Wehrer v. Dynamic Life Therapy & Wellness
926 N.W.2d 107
Neb.2019Background
- Plaintiff Arlys Wehrer sued Dynamic Life Therapy & Wellness after a September 2, 2014 neck massage by licensed massage therapist Nicole Jones, alleging Jones compressed Wehrer’s vagus nerve, causing Wehrer to lose consciousness, fall from a chair, and sustain injuries.
- Wehrer filed the negligence suit on February 17, 2017; Dynamic Life moved for summary judgment asserting the claim was time barred under the two-year statute of limitations for professional negligence, Neb. Rev. Stat. § 25-222.
- The district court granted summary judgment, concluding massage therapists are "professionals" under § 25-222 based on statutory licensure and administrative regulations, so the 2-year limitations period applied and Wehrer’s claim was untimely.
- Wehrer argued on appeal that massage therapy is not a "profession" for § 25-222 purposes (so the ordinary negligence statute applies) and alternatively argued § 25-222 is unconstitutional as vague and an improper delegation.

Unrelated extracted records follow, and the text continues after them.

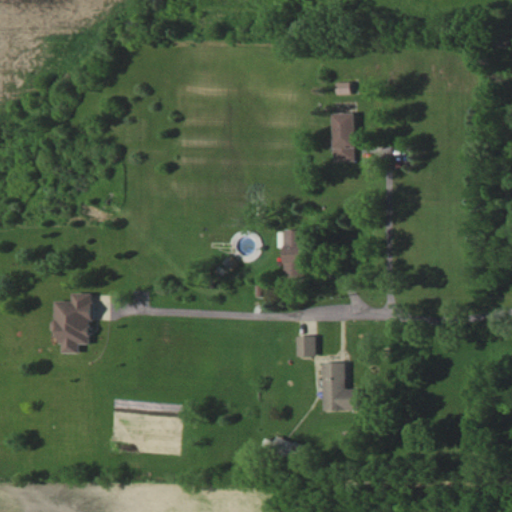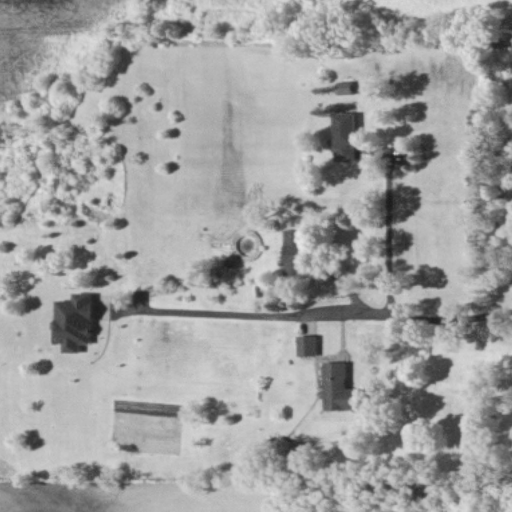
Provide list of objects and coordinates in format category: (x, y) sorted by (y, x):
building: (351, 139)
road: (386, 232)
building: (299, 253)
road: (237, 313)
road: (433, 317)
building: (83, 324)
building: (341, 388)
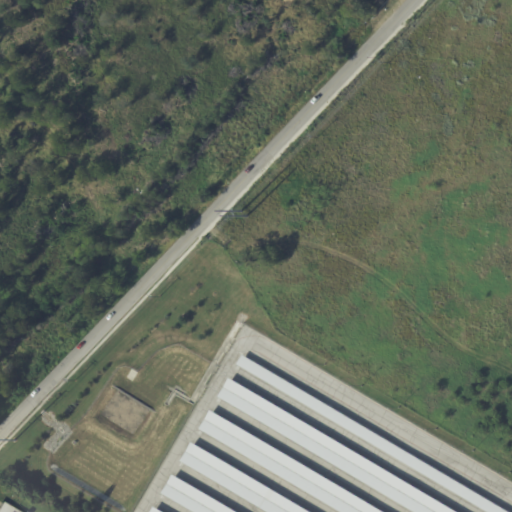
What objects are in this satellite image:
road: (201, 215)
power tower: (246, 217)
road: (292, 367)
building: (369, 435)
building: (329, 449)
building: (331, 451)
building: (283, 465)
building: (283, 467)
building: (238, 481)
building: (235, 483)
building: (193, 497)
building: (187, 499)
gas station: (5, 508)
building: (155, 510)
building: (27, 511)
building: (150, 511)
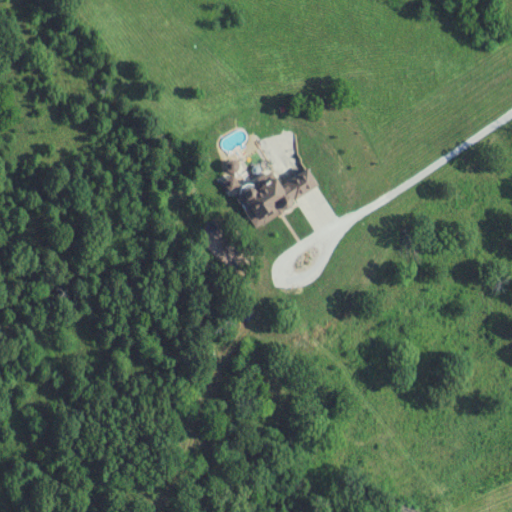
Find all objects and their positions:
road: (409, 181)
building: (274, 194)
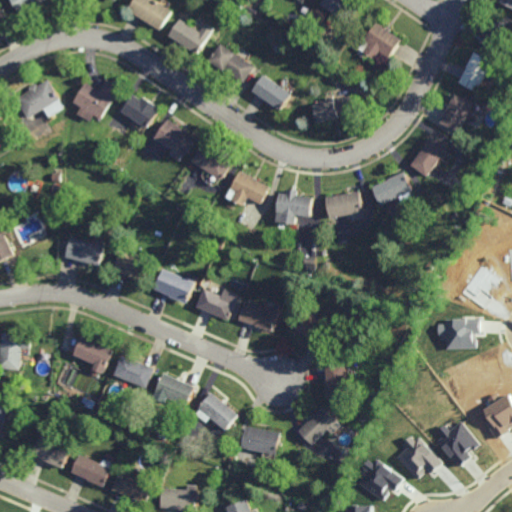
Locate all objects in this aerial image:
building: (116, 0)
building: (507, 2)
building: (507, 2)
building: (24, 3)
building: (24, 3)
building: (339, 6)
building: (342, 9)
building: (153, 11)
building: (151, 12)
road: (433, 12)
building: (3, 18)
building: (498, 31)
building: (497, 32)
building: (192, 35)
building: (191, 36)
building: (382, 41)
building: (382, 42)
building: (233, 62)
building: (232, 64)
building: (476, 71)
building: (478, 73)
building: (298, 83)
building: (274, 91)
building: (274, 92)
building: (98, 97)
building: (42, 99)
building: (42, 99)
building: (97, 99)
building: (335, 107)
building: (140, 108)
building: (335, 108)
building: (142, 110)
building: (457, 110)
building: (458, 112)
building: (175, 135)
road: (259, 135)
building: (177, 139)
building: (430, 154)
building: (432, 155)
building: (212, 160)
building: (214, 161)
building: (248, 187)
building: (396, 187)
building: (395, 188)
building: (250, 189)
building: (294, 204)
building: (347, 204)
building: (348, 205)
building: (294, 206)
building: (455, 215)
building: (197, 243)
building: (5, 244)
building: (5, 244)
building: (85, 250)
building: (87, 251)
building: (509, 261)
building: (133, 265)
building: (134, 265)
building: (313, 268)
building: (175, 284)
building: (177, 285)
building: (479, 290)
building: (219, 302)
building: (216, 303)
building: (259, 315)
building: (261, 315)
road: (141, 318)
building: (310, 323)
building: (314, 325)
building: (16, 350)
building: (15, 351)
building: (94, 353)
building: (97, 353)
building: (135, 371)
building: (137, 371)
building: (338, 380)
building: (339, 381)
building: (176, 389)
building: (178, 389)
building: (90, 403)
building: (217, 411)
building: (219, 411)
building: (4, 414)
building: (85, 415)
building: (322, 424)
building: (319, 425)
building: (344, 426)
building: (162, 435)
building: (137, 439)
building: (263, 439)
building: (262, 440)
building: (185, 444)
building: (55, 448)
building: (53, 451)
building: (92, 470)
building: (94, 470)
building: (133, 487)
building: (134, 487)
road: (485, 493)
road: (38, 495)
building: (182, 497)
building: (180, 499)
building: (241, 506)
building: (303, 506)
building: (240, 507)
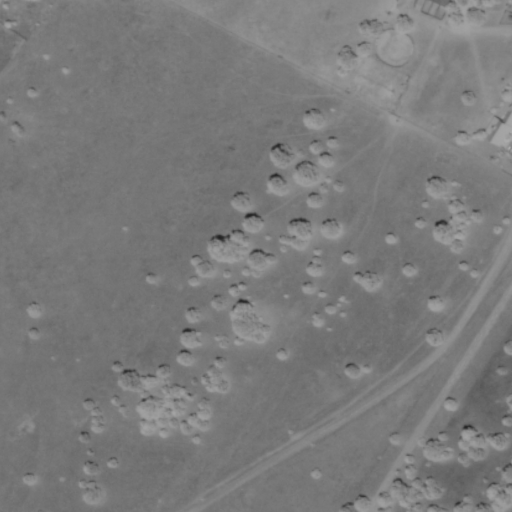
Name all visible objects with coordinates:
building: (501, 128)
road: (367, 403)
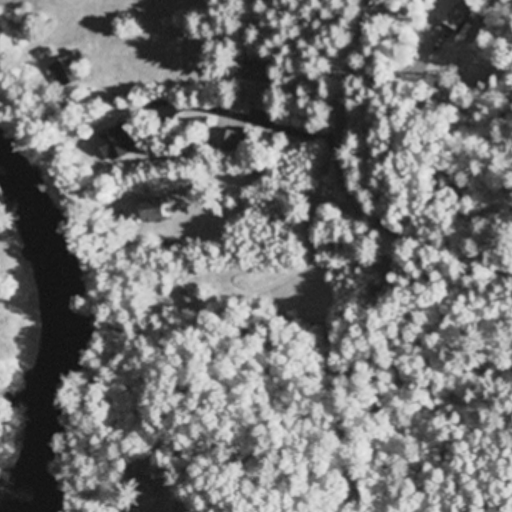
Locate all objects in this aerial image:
building: (70, 70)
building: (256, 73)
building: (120, 143)
road: (419, 158)
building: (157, 211)
river: (57, 313)
road: (480, 332)
building: (0, 336)
river: (27, 503)
river: (37, 503)
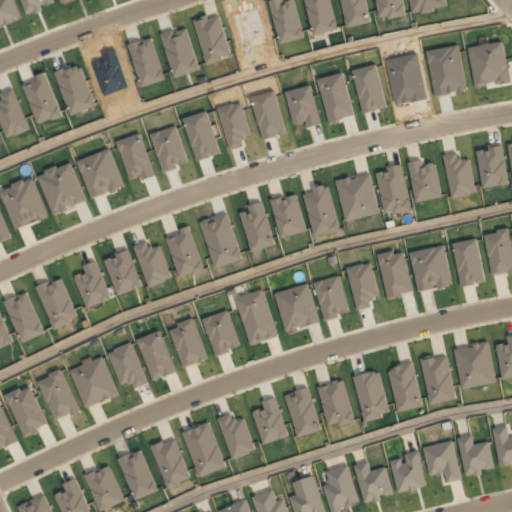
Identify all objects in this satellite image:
road: (507, 5)
building: (390, 8)
building: (355, 12)
building: (321, 16)
building: (286, 21)
road: (81, 29)
building: (212, 38)
building: (180, 52)
building: (147, 62)
building: (489, 63)
road: (251, 70)
building: (369, 88)
building: (75, 89)
building: (335, 97)
building: (42, 99)
building: (302, 106)
building: (12, 114)
building: (268, 114)
building: (234, 124)
building: (202, 135)
building: (169, 148)
building: (510, 154)
building: (136, 157)
building: (492, 166)
road: (251, 172)
building: (100, 173)
building: (459, 175)
building: (424, 181)
building: (62, 188)
building: (393, 190)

- The Nebraska Supreme Court reviewed whether massage therapy meets the court’s multi-factor definition of "profession" and whether the district court erred in applying § 25-222.
Issues
| Issue | Plaintiff's Argument | Defendant's Argument | Held |
|---|---|---|---|
| Whether a massage therapist is a "professional" under § 25-222 | Massage therapy lacks the long, intensive preparation, high achievement/conduct standards, and scholarly foundations required to be a "profession" | Licensure, required 1,000-hour training, continuing education, and regulatory oversight show massage therapy is a profession | Held: Not a "profession" under § 25-222; licensure alone is insufficient |
| Whether § 25-222's 2-year statute of limitations barred Wehrer’s claim | § 25-222 does not apply, so general negligence limitations govern (longer) | § 25-222 applies and Wehrer’s suit (filed ~2.5 years after injury) is time barred | Held: Because massage therapists are not "professionals" for § 25-222, the professional 2-year limit does not apply; summary judgment reversed |
| Whether the district court properly granted summary judgment | District court erred in classifying massage therapy as a profession and thus erred in granting summary judgment | Summary judgment appropriate because claim untimely under § 25-222 | Held: Summary judgment reversed and cause remanded |
| Whether court needed to resolve Wehrer’s constitutional challenge to § 25-222 | Court should reach constitutionality if statute applied | Defendant did not need court to reach constitutionality if statute applied | Held: Court did not address constitutionality because it found § 25-222 inapplicable |
Key Cases Cited
- Reinke Mfg. Co. v. Hayes, 256 Neb. 442, 590 N.W.2d 380 (1999) (discusses absence of legislative definition of "professional" for § 25-222)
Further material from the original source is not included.